Avec Scarlett et Novak, Alain Damasio met en garde les adolescents contre les dangers de la vie numérique. Démonstration imparable.
« Novak court. Le quai est désormais désert. La pluie insiste. Les pavés sont luisants et ses baskets couinent de trouille. Il court avec des foulées de 2,02 mètres, à une fréquence de trois foulée par seconde, soit 22,1 kilomètres par heure. Son rythme cardiaque vient de monter à 160 battements par minute, sa sudation frôle les 2 millilitres par centimètre carré de peau. C’est son brightphone qui lui scande tout ça, sans écouteurs, par conduction osseuse.
– Novak, tu viens de battre ton record de fractionné. Veux-tu tweeter la nouvelle à tes amis ? le prévient son appareil.
– Derrière, ils sont à combien ?
– Tes concurrents sont à 160 mètres derrière toi.
Souhaites-tu définir une ligne d’arrivée virtuelle ? Je te propose le Pont Vinci.
– C’est pas… des concurrents… Scarlett. »
« Il veut la sauver, mais le danger c’est elle. » Voici l’accroche éloquente de ce texte d’anticipation très réussi d’Alain Damasio, l’auteur de science-fiction le plus en vogue du moment, et qui n’est pas sans rappeler Her, le long métrage de Spike Jonze magnifiquement interprété par Joachin Phoenix et une certaine Scarlett (Johansson).
Bienvenue au temps du « tout intelligence artificielle ». Novak vit en permanence connecté à son brightphone. Son assistance numérique lui commente sa vie en live, lui murmurant ses options possibles. Scarlett a été programmée en fonction de ses goûts : le son de sa voix, ses suggestions musicales, ses citations, son humeur, son degré d’implication dans sa vie. Scarlett le connaît mieux que quiconque, anticipe ses besoins, lui propose les vêtements à porter telle une mère, une maîtresse, une conseillère, une animatrice de vie quotidienne. Omniprésente dans la vie de Novak, elle est « une amie à portée de main ». Et pourtant, Scarlett n’existe pas.
Lorsque le jeune homme se fait agresser par de jeunes zonards qui lui volent son brightphone, ce n’est pas seulement un outil précieux qu’il perd, c’est Scarlett. Débranchée, elle n’a plus aucune existence. Un assassinat virtuel en quelque sorte qui met au jour la grave dépendance à laquelle nous pourrions arriver.

- Entrées fournies
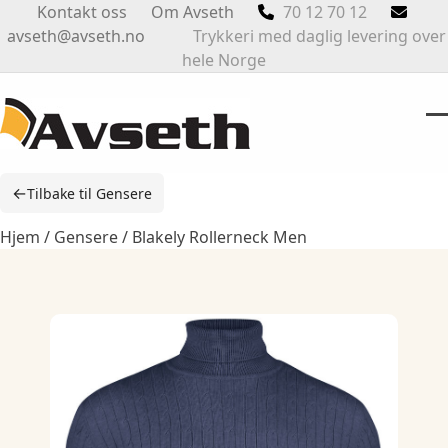
Skip
Kontakt oss
Om Avseth
70 12 70 12
to
avseth@avseth.no
Trykkeri med daglig levering over
content
hele Norge
O
Cl
m
m
←
Tilbake til Gensere
m
m
Hjem
/
Gensere
/ Blakely Rollerneck Men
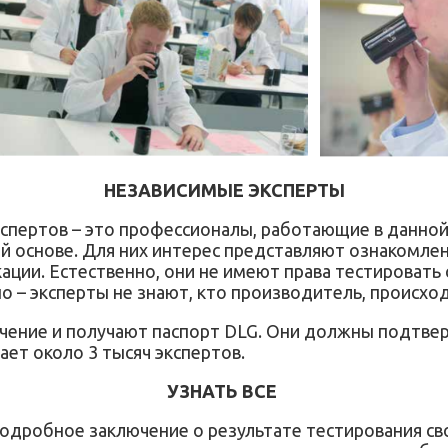
НЕЗАВИСИМЫЕ ЭКСПЕРТЫ
кспертов – это профессионалы, работающие в данной
 основе. Для них интерес представляют ознакомлени
кации. Естественно, они не имеют права тестироват
о – эксперты не знают, кто производитель, происход
учение и получают паспорт DLG. Они должны подтве
ет около 3 тысяч экспертов.
УЗНАТЬ ВСЕ
одробное заключение о результате тестирования сво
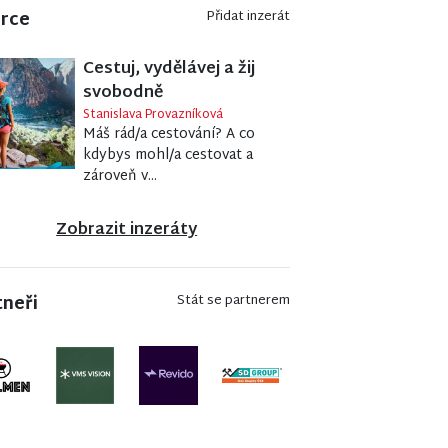
erce
Přidat inzerát
Cestuj, vydělávej a žij
svobodně
Stanislava Provazníková
Máš rád/a cestování? A co
kdybys mohl/a cestovat a
zároveň v...
Zobrazit inzeráty
tneři
Stát se partnerem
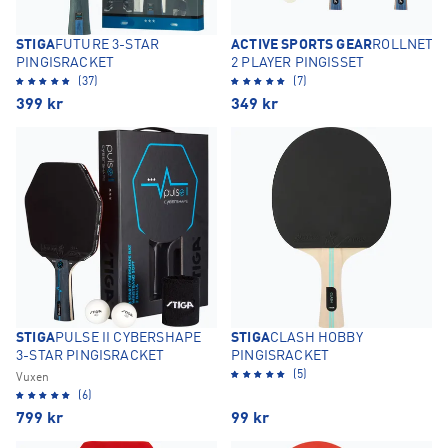
STIGA
FUTURE 3-STAR
ACTIVE SPORTS GEAR
ROLLNET
PINGISRACKET
2 PLAYER PINGISSET
(37)
(7)
399
kr
349
kr
STIGA
PULSE II CYBERSHAPE
STIGA
CLASH HOBBY
3-STAR PINGISRACKET
PINGISRACKET
(5)
Vuxen
(6)
799
kr
99
kr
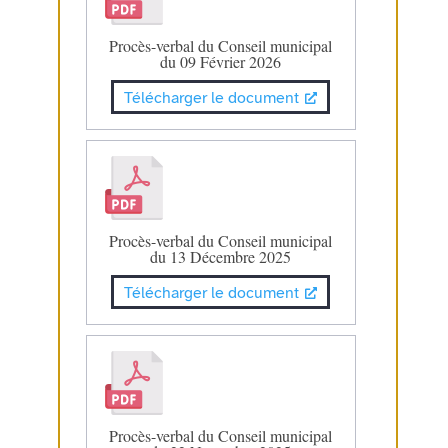
Procès-verbal du Conseil municipal
du 09 Février 2026
Télécharger le document
Procès-verbal du Conseil municipal
du 13 Décembre 2025
Télécharger le document
Procès-verbal du Conseil municipal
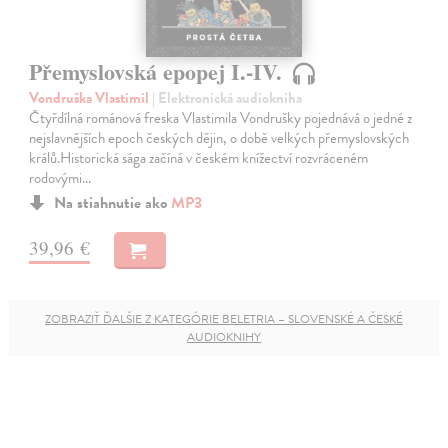
Přemyslovská epopej I.-IV.
Vondruška Vlastimil
| Elektronická audiokniha
Čtyřdílná románová freska Vlastimila Vondrušky pojednává o jedné z
nejslavnějších epoch českých dějin, o době velkých přemyslovských
králů.Historická sága začíná v českém knížectví rozvráceném
rodovými…
Na stiahnutie ako
MP3
39,96 €
ZOBRAZIŤ ĎALŠIE Z KATEGÓRIE BELETRIA – SLOVENSKÉ A ČESKÉ
AUDIOKNIHY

- Consignes
**a.** Dites si chacune de ces affirmations est conforme à l'extrait, en répondant par oui ou non et en citant les mots qui tranchent : (i) Novak court à plus de 22 kilomètres par heure ; (ii) le brightphone transmet ses informations à Novak par des écouteurs ; (iii) Scarlett a été programmée selon les goûts de Novak.
**b.** D'après l'extrait, quel lieu le brightphone suggère-t-il comme ligne d'arrivée virtuelle ?
Les entrées proviennent d'une autre source que l'extrait.

- Corrigé
**a.**
(i) Oui : « soit 22,1 kilomètres par heure ».
(ii) Non : « sans écouteurs, par conduction osseuse ».
(iii) Oui : « Scarlett a été programmée en fonction de ses goûts ».

**b.** Le Pont Vinci.